Kimball is a data warehouse design methodology developed by Ralph Kimball. The Kimball methodology focuses on designing data warehouses that can be effectively used by business users to make decisions based on reliable and consolidated data.

The Kimball methodology emphasizes designing a data warehouse as a collection of dimensional models, as opposed to relational models used in operational systems. Dimensional models are designed to provide quick and easy access to specific data, such as customer behavior, sales performance or financial results. Often the terms “facts” and “dimensions” are used here:

  • Facts: a fact is a measurable event that occurs in a business process. For example, it can be the sale of a product, a customer transaction, or the delivery of an order. Facts are measured in numeric values and are often associated with one or more dimensions to specify the context of the event.
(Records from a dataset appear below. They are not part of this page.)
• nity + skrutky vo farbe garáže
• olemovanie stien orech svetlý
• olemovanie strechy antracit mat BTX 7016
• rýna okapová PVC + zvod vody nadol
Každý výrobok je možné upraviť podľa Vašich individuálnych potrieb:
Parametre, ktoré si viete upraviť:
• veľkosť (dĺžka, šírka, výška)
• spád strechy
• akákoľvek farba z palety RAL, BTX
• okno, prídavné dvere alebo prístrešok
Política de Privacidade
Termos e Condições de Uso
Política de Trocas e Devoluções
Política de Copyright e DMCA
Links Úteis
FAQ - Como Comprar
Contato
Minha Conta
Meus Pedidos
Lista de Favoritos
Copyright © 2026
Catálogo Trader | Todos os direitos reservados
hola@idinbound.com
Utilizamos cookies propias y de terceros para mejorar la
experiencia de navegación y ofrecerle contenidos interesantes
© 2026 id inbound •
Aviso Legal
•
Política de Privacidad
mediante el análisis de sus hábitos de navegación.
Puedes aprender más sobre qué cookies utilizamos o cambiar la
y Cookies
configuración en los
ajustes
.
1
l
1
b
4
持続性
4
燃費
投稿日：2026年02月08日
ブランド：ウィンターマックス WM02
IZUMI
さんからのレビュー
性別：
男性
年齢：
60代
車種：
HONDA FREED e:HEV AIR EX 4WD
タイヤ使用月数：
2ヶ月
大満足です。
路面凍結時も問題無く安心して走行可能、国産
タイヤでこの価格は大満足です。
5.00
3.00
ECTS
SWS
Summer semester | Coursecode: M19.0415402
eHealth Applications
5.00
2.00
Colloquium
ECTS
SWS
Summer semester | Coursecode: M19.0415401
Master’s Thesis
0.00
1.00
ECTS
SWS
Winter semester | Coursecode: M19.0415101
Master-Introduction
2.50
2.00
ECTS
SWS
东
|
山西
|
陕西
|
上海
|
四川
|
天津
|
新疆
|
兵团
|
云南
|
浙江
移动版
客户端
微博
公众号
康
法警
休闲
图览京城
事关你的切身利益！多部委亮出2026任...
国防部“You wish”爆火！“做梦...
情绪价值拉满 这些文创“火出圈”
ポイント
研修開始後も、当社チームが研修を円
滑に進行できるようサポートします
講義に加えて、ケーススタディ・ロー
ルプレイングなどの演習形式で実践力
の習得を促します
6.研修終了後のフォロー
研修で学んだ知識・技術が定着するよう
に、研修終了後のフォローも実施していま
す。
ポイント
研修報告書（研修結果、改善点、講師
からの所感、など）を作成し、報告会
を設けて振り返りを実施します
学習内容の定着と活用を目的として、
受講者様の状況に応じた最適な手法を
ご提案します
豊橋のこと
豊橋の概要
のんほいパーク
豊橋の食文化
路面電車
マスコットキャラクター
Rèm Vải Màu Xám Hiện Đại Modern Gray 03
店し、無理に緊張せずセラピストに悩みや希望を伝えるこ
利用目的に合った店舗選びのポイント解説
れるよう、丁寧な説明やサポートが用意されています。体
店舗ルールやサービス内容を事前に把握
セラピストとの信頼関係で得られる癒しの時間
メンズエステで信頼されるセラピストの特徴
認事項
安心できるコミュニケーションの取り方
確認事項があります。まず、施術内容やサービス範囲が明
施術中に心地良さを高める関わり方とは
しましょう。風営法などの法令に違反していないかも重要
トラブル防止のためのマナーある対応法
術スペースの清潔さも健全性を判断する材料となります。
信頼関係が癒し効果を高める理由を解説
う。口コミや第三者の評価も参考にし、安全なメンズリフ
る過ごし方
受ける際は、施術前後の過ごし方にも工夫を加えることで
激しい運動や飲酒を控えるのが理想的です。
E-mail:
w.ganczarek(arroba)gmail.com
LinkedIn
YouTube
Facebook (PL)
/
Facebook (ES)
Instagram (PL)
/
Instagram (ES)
  • Dimensions: A dimension is a descriptive category that gives context to a fact. Dimensions can include several categories, such as time, location, product, customer, etc. Dimensions contain the characteristics or attributes of these categories. For example, the dimension “time” may include the date, quarter, month and day of the week.

A key aspect of the Kimball methodology is to design data warehouses using an iterative and incremental process, which aims to build a robust and flexible data warehouse over an extended period of time. This process begins with identifying key business processes and data sources, and continues with building dimensional models, establishing data integration processes and refining the data warehouse using user feedback.